I feel a bit green today, no, not something I ate, more as in Kermit the frog ‘it’s not EASY being green’). The Universe is doing its job of tossing me ‘washing machine-like,’ back and forth with my convictions and with humbling lessons begging me to take notice! Being human can be laughable and I am its for sure comic protagonist. Well, I can handle it.
I reunited with a dear friend last Sunday evening. It felt good to come at our friendship from a new angle and to appreciate the similarities instead of the differences we’ve shared. We’ve known each other a good year and a half and I was happy to find a new grounding in how to relate to one another, to accept differences and appreciate just who he is, really a good, very good and kind person.
Fast forward to two evenings ago. I sat writing on my back porch, my favorite place to be as the weather cools, and heard some crackling of branches behind me and had a sense that someone, something was in my back yard near my forest. Indeed there was, 3 beautiful gray and 2 gorgeous chestnut deer, one a baby, were calmly munching greens in my back yard. There was a gentleness about them.
Ken Andrews, in his book, ‘Animal Speaks’ talks of the symbology of animals. He discusses deer as follows:
The deer was sacred to the feisty goddess Artemis, from Greek mythology. Deer symbolize the powers in nature that are not easily subdued….They represent instinctual energy, independence, and regeneration, which stems from their antlers being shed and re-grown each year. This instinctual energy that deer represent tells us to trust our gut reactions, because those instincts will tell us when to fight or flee.

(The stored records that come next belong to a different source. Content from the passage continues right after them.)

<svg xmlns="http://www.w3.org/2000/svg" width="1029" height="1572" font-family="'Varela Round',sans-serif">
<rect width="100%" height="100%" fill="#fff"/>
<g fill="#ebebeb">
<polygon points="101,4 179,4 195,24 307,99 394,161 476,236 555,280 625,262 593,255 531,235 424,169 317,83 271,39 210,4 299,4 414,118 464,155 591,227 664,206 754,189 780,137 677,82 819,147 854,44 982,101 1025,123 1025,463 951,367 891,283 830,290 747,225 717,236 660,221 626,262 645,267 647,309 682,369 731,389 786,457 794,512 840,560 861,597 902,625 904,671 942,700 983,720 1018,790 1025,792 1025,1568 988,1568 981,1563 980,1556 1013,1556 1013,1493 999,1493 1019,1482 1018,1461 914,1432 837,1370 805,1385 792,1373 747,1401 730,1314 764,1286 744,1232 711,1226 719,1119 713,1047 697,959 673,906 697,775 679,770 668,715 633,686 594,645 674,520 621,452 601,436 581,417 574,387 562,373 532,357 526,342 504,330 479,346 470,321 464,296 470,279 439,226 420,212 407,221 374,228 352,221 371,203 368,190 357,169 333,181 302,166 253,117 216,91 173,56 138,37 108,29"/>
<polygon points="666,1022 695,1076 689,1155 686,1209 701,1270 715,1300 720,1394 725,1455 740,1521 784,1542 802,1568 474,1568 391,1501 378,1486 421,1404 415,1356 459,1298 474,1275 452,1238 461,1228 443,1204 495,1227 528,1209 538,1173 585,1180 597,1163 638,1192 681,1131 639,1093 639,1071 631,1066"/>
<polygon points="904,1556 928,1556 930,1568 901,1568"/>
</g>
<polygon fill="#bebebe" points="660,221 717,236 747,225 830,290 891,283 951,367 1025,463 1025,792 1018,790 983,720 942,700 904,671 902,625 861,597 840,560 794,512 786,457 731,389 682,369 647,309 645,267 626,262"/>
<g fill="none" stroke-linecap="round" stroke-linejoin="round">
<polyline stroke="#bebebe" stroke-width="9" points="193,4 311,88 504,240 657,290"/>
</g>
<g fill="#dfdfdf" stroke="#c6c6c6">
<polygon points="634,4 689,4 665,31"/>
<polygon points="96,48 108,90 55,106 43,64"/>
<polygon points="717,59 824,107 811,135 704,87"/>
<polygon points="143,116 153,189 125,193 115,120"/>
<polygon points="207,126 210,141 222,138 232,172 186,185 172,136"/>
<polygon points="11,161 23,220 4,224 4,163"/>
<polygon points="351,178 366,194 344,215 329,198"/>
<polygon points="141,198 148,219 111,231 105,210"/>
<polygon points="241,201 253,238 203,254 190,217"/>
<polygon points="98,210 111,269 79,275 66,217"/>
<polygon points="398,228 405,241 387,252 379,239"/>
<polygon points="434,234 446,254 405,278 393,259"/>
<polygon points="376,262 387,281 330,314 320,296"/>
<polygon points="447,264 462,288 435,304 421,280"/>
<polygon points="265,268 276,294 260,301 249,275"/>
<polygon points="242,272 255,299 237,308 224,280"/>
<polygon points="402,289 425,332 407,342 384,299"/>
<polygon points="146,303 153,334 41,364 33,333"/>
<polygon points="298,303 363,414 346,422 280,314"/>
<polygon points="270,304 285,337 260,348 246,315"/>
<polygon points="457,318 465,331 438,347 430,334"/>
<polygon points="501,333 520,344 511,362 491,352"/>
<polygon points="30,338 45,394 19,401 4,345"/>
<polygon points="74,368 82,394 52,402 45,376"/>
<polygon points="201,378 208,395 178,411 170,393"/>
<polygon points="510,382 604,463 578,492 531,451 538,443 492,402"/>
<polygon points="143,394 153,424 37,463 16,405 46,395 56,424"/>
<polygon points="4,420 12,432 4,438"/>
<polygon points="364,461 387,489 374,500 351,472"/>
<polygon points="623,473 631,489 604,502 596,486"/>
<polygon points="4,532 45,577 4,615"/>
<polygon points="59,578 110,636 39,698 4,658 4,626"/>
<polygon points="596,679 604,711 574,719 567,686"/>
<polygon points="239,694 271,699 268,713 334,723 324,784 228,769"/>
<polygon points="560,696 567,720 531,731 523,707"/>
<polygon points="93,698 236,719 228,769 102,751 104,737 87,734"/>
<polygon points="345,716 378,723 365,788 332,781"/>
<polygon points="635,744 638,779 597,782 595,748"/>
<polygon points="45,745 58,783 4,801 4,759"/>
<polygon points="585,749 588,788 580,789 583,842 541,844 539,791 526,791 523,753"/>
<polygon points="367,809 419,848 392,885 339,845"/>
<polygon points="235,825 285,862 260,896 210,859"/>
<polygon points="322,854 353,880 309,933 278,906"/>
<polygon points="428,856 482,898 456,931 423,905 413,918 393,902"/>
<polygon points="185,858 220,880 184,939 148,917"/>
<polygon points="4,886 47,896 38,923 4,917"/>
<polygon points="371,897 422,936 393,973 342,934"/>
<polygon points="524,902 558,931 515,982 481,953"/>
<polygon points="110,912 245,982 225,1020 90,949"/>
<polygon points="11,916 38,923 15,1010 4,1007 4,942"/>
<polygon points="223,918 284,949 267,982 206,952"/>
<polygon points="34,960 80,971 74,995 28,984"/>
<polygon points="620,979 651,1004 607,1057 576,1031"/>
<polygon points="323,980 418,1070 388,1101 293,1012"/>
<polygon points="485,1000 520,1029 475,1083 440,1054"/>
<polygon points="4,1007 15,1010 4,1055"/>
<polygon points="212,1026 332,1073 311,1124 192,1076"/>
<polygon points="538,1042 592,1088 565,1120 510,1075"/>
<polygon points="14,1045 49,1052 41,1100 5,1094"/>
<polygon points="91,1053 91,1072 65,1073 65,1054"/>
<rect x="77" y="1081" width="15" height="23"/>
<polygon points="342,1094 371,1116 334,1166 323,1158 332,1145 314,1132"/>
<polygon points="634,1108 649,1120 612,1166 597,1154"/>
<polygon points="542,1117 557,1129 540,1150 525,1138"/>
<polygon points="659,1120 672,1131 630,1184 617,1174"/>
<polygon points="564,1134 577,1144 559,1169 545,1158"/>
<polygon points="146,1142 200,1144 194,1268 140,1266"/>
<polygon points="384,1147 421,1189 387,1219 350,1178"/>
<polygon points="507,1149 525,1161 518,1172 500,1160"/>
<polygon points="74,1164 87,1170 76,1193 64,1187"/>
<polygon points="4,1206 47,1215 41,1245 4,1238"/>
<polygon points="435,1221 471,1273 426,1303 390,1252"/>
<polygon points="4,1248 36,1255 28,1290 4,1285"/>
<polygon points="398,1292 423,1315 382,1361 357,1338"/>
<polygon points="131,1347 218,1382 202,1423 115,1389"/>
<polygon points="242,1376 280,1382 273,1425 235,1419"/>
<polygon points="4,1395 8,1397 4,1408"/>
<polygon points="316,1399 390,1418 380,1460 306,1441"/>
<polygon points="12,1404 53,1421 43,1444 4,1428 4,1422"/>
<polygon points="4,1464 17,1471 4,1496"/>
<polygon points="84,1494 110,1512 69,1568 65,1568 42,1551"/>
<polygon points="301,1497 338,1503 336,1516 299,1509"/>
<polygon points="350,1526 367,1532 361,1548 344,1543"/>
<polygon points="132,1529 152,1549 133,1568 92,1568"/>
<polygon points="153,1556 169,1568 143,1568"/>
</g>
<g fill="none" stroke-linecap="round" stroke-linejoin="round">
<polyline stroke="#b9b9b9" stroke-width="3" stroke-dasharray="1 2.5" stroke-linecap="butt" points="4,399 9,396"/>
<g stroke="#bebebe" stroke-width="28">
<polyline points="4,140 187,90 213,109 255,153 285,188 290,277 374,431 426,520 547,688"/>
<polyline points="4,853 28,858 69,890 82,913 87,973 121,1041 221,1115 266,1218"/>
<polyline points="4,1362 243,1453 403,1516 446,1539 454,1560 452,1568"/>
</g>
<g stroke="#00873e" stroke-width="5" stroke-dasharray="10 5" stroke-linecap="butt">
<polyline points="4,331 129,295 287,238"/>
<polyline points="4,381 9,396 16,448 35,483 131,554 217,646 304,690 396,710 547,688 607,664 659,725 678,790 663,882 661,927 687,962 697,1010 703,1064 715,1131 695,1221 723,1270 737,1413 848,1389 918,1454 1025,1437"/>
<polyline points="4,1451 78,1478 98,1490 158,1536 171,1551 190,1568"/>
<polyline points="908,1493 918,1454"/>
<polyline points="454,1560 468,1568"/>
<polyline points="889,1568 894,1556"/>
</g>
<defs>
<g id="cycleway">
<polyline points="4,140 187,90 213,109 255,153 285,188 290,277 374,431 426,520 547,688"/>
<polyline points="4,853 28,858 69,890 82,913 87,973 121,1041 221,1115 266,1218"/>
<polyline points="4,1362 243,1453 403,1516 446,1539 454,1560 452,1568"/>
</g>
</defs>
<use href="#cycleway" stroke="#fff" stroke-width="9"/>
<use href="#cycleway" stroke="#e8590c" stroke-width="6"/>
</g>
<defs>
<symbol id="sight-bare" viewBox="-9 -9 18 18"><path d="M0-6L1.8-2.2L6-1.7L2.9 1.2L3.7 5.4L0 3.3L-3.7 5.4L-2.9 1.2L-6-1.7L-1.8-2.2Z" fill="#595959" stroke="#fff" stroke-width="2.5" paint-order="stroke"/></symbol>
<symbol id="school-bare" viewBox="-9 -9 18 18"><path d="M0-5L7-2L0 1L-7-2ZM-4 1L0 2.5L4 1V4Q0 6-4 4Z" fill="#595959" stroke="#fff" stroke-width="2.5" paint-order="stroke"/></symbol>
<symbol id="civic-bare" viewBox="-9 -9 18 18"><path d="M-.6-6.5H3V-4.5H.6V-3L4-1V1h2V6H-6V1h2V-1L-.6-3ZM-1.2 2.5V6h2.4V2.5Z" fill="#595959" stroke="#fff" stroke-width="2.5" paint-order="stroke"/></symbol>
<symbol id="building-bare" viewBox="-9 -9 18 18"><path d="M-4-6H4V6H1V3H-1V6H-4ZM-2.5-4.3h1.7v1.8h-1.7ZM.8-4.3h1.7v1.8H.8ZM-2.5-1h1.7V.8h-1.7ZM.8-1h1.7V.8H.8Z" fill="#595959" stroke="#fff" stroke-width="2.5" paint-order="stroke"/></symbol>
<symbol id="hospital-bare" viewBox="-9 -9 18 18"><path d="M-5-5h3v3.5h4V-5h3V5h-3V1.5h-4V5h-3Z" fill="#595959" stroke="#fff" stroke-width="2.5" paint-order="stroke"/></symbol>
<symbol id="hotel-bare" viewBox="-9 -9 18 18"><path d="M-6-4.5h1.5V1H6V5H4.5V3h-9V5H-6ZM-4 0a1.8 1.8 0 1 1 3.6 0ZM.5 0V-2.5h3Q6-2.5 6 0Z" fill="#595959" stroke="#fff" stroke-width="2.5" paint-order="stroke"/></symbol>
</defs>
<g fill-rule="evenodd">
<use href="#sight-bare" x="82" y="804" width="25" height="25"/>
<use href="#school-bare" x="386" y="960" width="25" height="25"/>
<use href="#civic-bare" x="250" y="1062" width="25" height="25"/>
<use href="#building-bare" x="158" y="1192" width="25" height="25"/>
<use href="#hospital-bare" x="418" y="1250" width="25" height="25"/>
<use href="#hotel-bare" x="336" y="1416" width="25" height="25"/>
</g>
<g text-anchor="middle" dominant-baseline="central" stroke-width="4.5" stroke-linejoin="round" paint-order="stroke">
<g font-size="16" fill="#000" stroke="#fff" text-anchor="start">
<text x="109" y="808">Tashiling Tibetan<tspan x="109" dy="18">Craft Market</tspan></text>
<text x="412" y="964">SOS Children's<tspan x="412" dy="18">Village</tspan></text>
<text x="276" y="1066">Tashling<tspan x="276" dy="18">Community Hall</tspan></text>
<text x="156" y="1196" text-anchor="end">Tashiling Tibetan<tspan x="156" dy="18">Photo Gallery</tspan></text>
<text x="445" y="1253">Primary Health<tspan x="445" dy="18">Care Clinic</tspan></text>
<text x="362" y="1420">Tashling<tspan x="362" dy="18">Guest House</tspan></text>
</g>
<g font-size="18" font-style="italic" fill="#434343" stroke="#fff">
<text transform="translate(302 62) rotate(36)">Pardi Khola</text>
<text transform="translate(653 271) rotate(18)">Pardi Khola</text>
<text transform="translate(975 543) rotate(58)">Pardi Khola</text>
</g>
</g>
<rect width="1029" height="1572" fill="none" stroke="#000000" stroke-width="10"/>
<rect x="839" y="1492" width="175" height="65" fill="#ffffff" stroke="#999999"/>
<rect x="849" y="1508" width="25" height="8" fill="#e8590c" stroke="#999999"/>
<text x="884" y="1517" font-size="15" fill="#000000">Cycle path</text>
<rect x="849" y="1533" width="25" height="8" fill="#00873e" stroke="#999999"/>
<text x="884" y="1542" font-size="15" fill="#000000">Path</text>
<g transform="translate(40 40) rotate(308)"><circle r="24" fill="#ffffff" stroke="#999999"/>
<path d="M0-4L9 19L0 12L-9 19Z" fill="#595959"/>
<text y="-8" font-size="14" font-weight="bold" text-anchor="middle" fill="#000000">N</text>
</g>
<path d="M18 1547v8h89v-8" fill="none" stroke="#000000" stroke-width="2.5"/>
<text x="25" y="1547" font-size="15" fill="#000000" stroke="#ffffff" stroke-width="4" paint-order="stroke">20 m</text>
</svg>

Reading this somehow propelled me to open up Byron Katie’s book this morning, (her twists on psychological perspectives inspire me). With more crashing about happening in my world, I’m curious more than ever to understand why I do what I do, react how I react, judge when I try not to. Funny how the Universe guides me to just the right books, people or situations as I work to glean new and better perspectives in my world. I’m humbled only when I think I should know better, (which honestly is often….back to the ‘being green’ adage)!
I opened to this paragraph:
Woman: ‘I need my husband to understand me’.Byron Katie (BK): ‘You need him to understand you – is that true?’
Woman: ‘Yes’.
BK: ‘Is that what you really need? Can you absolutely know that that’s what is best for you?’
Woman: ‘Well, ultimately…I guess not.’
BK: ‘Who knows what’s best for you right now? Does a flower open ahead of its time? It isn’t possible, is it? We can give it care, sunshine, water, and it opens when it opens: right on time. Sweetheart, how do you treat him when you believe the thought that you need him to understand you, and he doesn’t?’
Woman: ‘I get really angry and upset. I withdraw. I stand in judgment of him.’
BK: ‘Yes, when you believe that, you don’t understand him! So you are the teacher of no understanding. Who would you be without the thought that you need him to understand you?’
Woman: ‘I would be happy with him.’
BK: ‘Yes, honey. You’d understand him. You’d be the living example of understanding, which is what you want him to be. When I seek someone’s love, approval, or appreciation, how can I possibly understand him? It’s unkind to him, and it’s unkind to myself. I would rather be free. I would rather see what happens in that freedom, just being with him and accepting him as he is in the moment. Who knows what I could learn? And who wouldn’t love and appreciate someone who understands? “I need him to understand me” – turn it around.’
Woman: ‘I need me to understand him.’
BK: ‘Yes. You need to understand that he doesn’t understand. You just gave him his life back, in his mind, and he will experience that, and as he does, it comes back to you again in the sweet space that flows without separation. When you believe the thought, ‘My husband should understand,’ and the reality is that he doesn’t, it’s a recipe for unhappiness. You can do everything in the world to make him understand you, and he’ll end by understanding what he understands.’
My mouth hangs wide open as I reread this, a fly catching mouth in those moments! I love being surprised and too bad for my schrewish ego in moments, which I might do well to periodically tame! It’s not everyone who can handle a shrew. Frankly, I’ve come to giggle at her and tickle her under the chin. I’ve found she merely needs a gentle touch!
Life is magic. It just is. And, being green just isn’t so bad!